A coordenadora ressalta que a qualidade do pescado depende, exclusivamente, da adoção de boas práticas em todas as etapas da produção: pesca, espécie do pescado, limpeza, método de salga, controle da temperatura e umidade durante o armazenamento, transporte, distribuição e ainda a avaliação constante das características normais do produto. Para tanto, a Vigilância do Rio vem priorizando as orientações aos comerciantes sobre a importância de observar e cumprir critérios definidos pela Agência Nacional de Vigilância Sanitária (Anvisa) e o Ministério da Agricultura, Pecuária e Abastecimento (Mapa).

"O comerciante deve seguir os protocolos dos órgãos reguladores e o consumidor tem que estar atento à higiene dos estabelecimentos e conferir o rótulo de cada produto, onde há informações importantíssimas, como procedência, validade e temperatura de armazenamento. Já a Vigilância, mais do que fiscalizar, atua na prevenção dos riscos à saúde pública. Para isso, ampliamos as orientações, triplicamos as capacitações e intensificamos as prévias em eventos diferenciados, como o Carnaval e a própria Semana Santa. Essa estratégia trouxe resultados muito positivos, e nos permitiu avançar na redução de riscos", comemora Márcia Rolim, subsecretária de Vigilância Sanitária e Controle de Zoonoses.

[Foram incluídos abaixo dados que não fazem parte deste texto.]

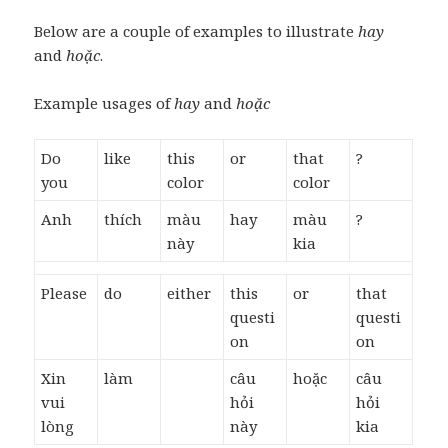
Below are a couple of examples to illustrate
hay
and
hoặc
.
Example usages of
hay
and
hoặc
Do
like
this
or
that
?
you
color
color
Anh
thích
màu
hay
màu
?
này
kia
Please
do
either
this
or
that
questi
questi
on
on
Xin
làm
câu
hoặc
câu
vui
hỏi
hỏi
lòng
này
kia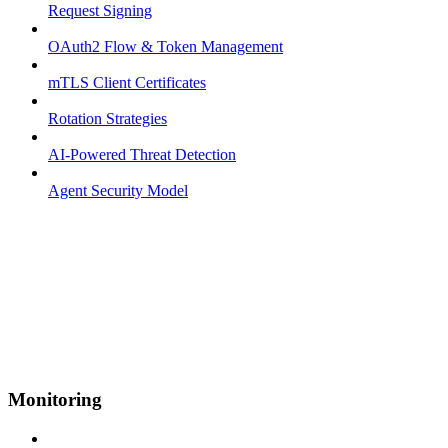
Request Signing
OAuth2 Flow & Token Management
mTLS Client Certificates
Rotation Strategies
AI-Powered Threat Detection
Agent Security Model
Monitoring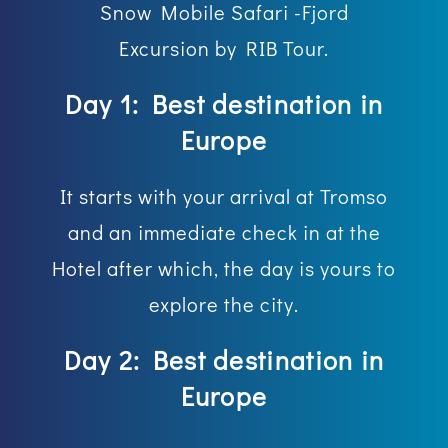
Snow Mobile Safari -Fjord
Excursion by RIB Tour.
Day 1: Best destination in
Europe
It starts with your arrival at Tromso
and an immediate check in at the
Hotel after which, the day is yours to
explore the city.
Day 2: Best destination in
Europe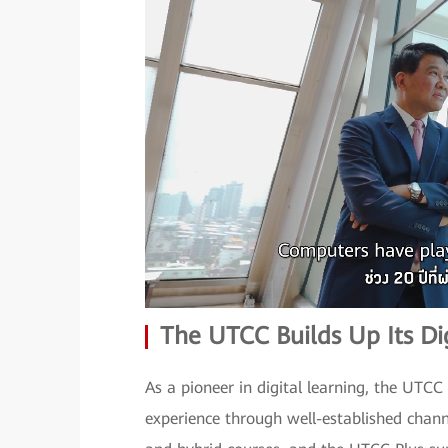
The UTCC Builds Up Its Dig
As a pioneer in digital learning, the UTC
experience through well-established chan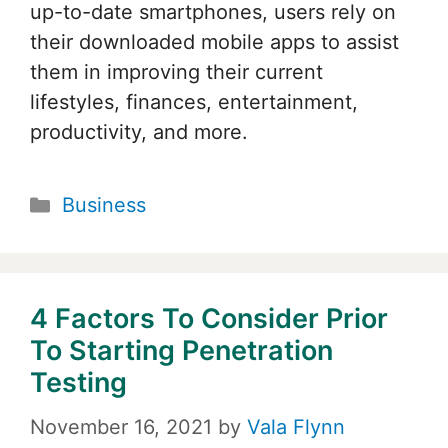
up-to-date smartphones, users rely on
their downloaded mobile apps to assist
them in improving their current
lifestyles, finances, entertainment,
productivity, and more.
Categories
Business
4 Factors To Consider Prior
To Starting Penetration
Testing
November 16, 2021
by
Vala Flynn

Como identificar o verdadeiro bacalhau

O pescado salgado seco é elaborado com peixe limpo, eviscerado, com ou sem cabeça e tratado pelo sal (cloreto de sódio). Nestas características, existem cinco espécies comumente comercializados, mas apenas duas delas consideradas bacalhau: o gadus morhua (Cod) e o gadus macrocephalus. Veja como identificar.

Gadus morhua (Cod) - É o bacalhau do Atlântico Norte, também conhecido no Brasil como bacalhau do Porto ou Porto Morhua. Normalmente é feito do peixe maior, mais largo e com postas mais altas, apesentando coloração palha e uniforme, quando salgado e seco.

Gadus macrocephalus - É o bacalhau do Pacífico, conhecido como bacalhau Portinho ou Codinho. É muito semelhante ao primeiro, mas não se desmancha em lascas. É fibroso e não tem o mesmo paladar.

As demais espécies de pescado salgado seco são saithe, ling e zarbo.

Saithe - Tem musculatura mais escura e sabor mais forte.

Ling – É bem claro e mais estreito que os demais. Tem um bom corte e é muito apreciado no Brasil.

Zarbo - Mais popular e geralmente menor que as demais espécies, com lascas mais duras.